UPDATED JUNE 2, 2014
Reader (and friend) Żaklina had this question:
Do you have recommendations or a 10-day restaurant tour guide for Seoul?
My parents are coming to visit for 2 weeks, and I’m looking to take them to restaurants in Seoul. Any suggestions with maps?
The difficulty of writing about restaurants in Seoul is that the culinary scene changes so rapidly. Restaurants suddenly close down and become coffee shops overnight. Not exaggerating. Now, if you’re willing to do the footwork, I’ll lay down a great tour to get a taste of the classic, traditional, quirky, and new. You’ll need comfortable walking shoes and an ample appetite.
Day 1 – The Touristy North
You gotta hit the main spots in your first couple of days. Gwanghwamun, one of the palaces, your first of many trips to Insa-dong. My rules in this area are to look for places off the main road, packed with office workers. Avoid places that look like franchises. Also avoid Korean restaurants with Japanese written up front. Those are tourist traps.
══════
Required work: Can you give again the part of the Seoul restaurant post that opens with the words containing "My parents are" and closes with "are tourist traps.", switching "walking shoes" to "sneakers"? Rely on the Seoul restaurant post and nothing else.

[Source data]
══════
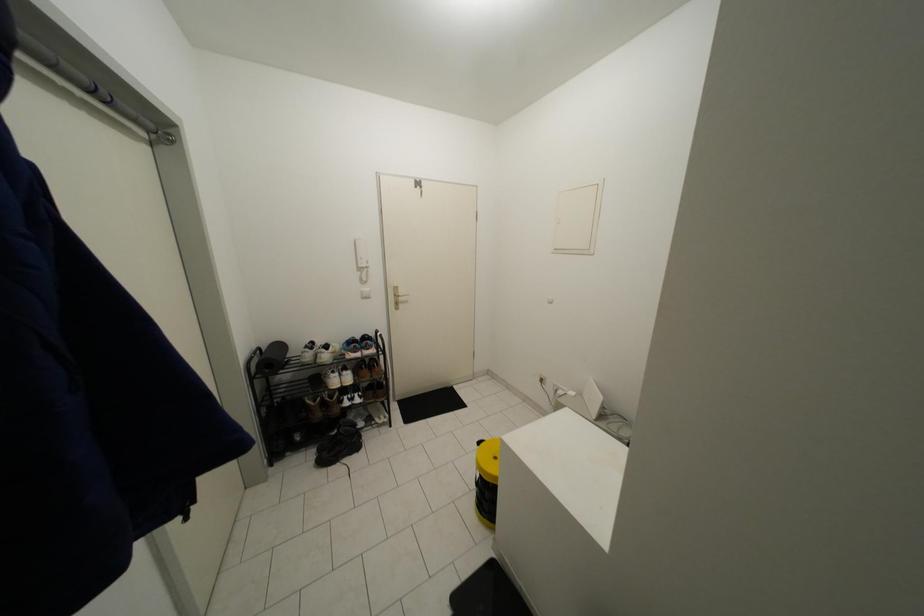
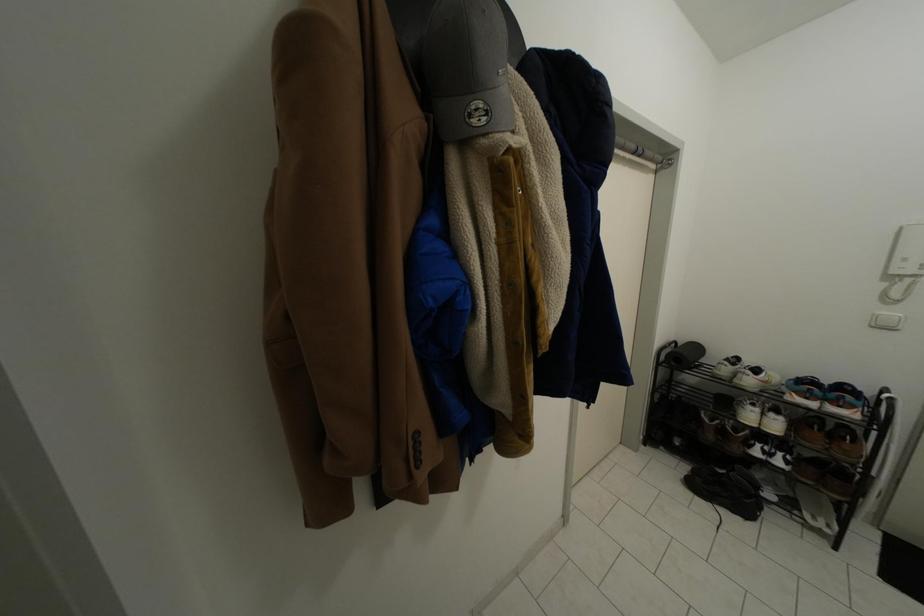
Question: How did the camera likely rotate?

Choices:
 (A) Left
 (B) Right
 (C) Up
 (D) Down

Answer: (A)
══════
Response:
My parents are coming to visit for 2 weeks, and I’m looking to take them to restaurants in Seoul. Any suggestions with maps?
The difficulty of writing about restaurants in Seoul is that the culinary scene changes so rapidly. Restaurants suddenly close down and become coffee shops overnight. Not exaggerating. Now, if you’re willing to do the footwork, I’ll lay down a great tour to get a taste of the classic, traditional, quirky, and new. You’ll need comfortable sneakers and an ample appetite.
Day 1 – The Touristy North
You gotta hit the main spots in your first couple of days. Gwanghwamun, one of the palaces, your first of many trips to Insa-dong. My rules in this area are to look for places off the main road, packed with office workers. Avoid places that look like franchises. Also avoid Korean restaurants with Japanese written up front. Those are tourist traps.